# Kugelflug in After Effects simulieren



## dav133 (1. Januar 2005)

Hi,
 mein angestrebtes Ziel ist das hier: http://www.nccinema.ch/dfx12.html

 Nur wie? Dazu brauch ich erstmal die Kugel von hinten. Ich wöllte das zwar für ein CS Video verwenden aber von der sache her ists ja das selbe.

 Habt ihr Ideen wie ich an sone Kugel rankomme?

 mfg


----------



## goela (1. Januar 2005)

Ja! Die Kugel wird am einfachsten mit einem 3D Programm wie Cinema 4D o.ä. erstellt. Dies ist sehr einfach!

Du kannst die Kugel aber auch schon mit Freeware 3D Programmen generieren und ins Video einfügen!


----------



## dav133 (2. Januar 2005)

Hm, seeehr einfach?

 Also ich hab 3dsmax7 aber von cinema 3d nur die trial. DIe Kugel müsste dann ja auch sich ein bisschen bewegen und nich so statisch rumgammeln.

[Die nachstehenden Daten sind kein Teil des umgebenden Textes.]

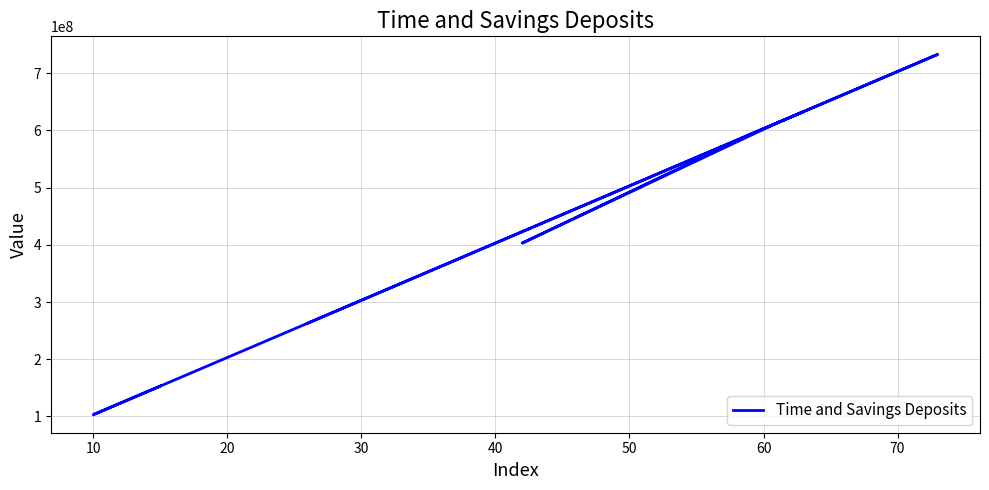

Which label corresponds to the smallest value in the chart?

10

 Geht ma auf http://web9.ipx10689.ipxserver.de/johannes/filme/der_schuss_web.rar und shcaut euch das an. DAnn noch mit ner schöneren Kugel (Film hat 12MB) und das wäre perfekt, nur wie mach ich sone Kugel und setz die Kamera dahinter?

 Gibts da irgendwelche TUtos oder fertige Kugeln?

 mfg


----------



## Chocobanana (2. Januar 2005)

dav133 hat gesagt.:
			
		

> Gibts da irgendwelche TUtos oder fertige Kugeln?

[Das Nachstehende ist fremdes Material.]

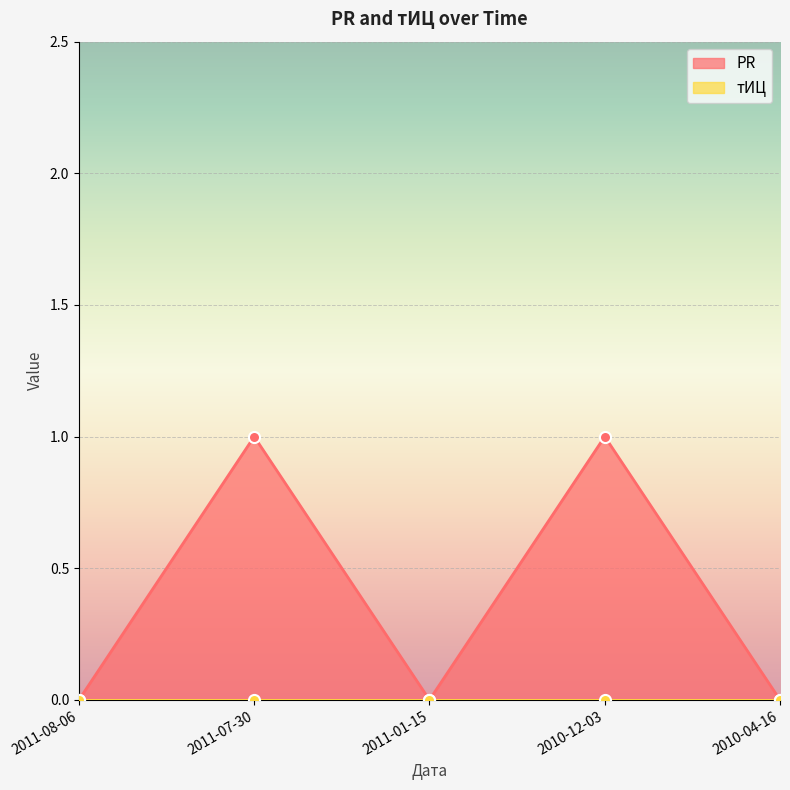

At which category does the chart reach its peak across all series?

2011-07-30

 Es gibt unzählige Tutorials zu C4D und 3DS Max. Am besten machst halt die Kugel aus einem Zylinder und oben drauf einem niedrigen Kegel. Rundest das ganze schön ab und suchst dir ne fesche Textur.

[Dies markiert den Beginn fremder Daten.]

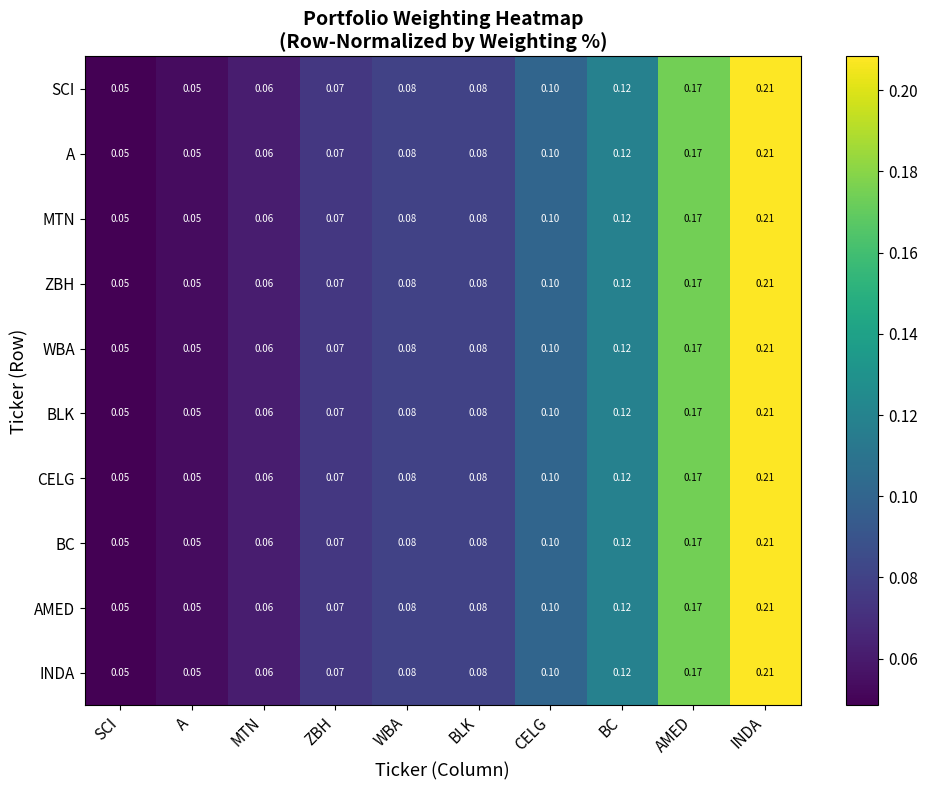

Is the value of AMED at SCI greater than the value of A at BC?

No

Dann könntest das ganze nach After Effects bringen, lädst dir das Bild oder Video von dir rein. Legst dann noch die Kugel als Ebene darüber und erzeugst eine neue Kamera. Dann rotierst du halt die Kamera um die Kugel oder zoomst drauf........

So ungefähr würd ichs machen. Habs aber nicht getestet......

Greetz,
 Choco


----------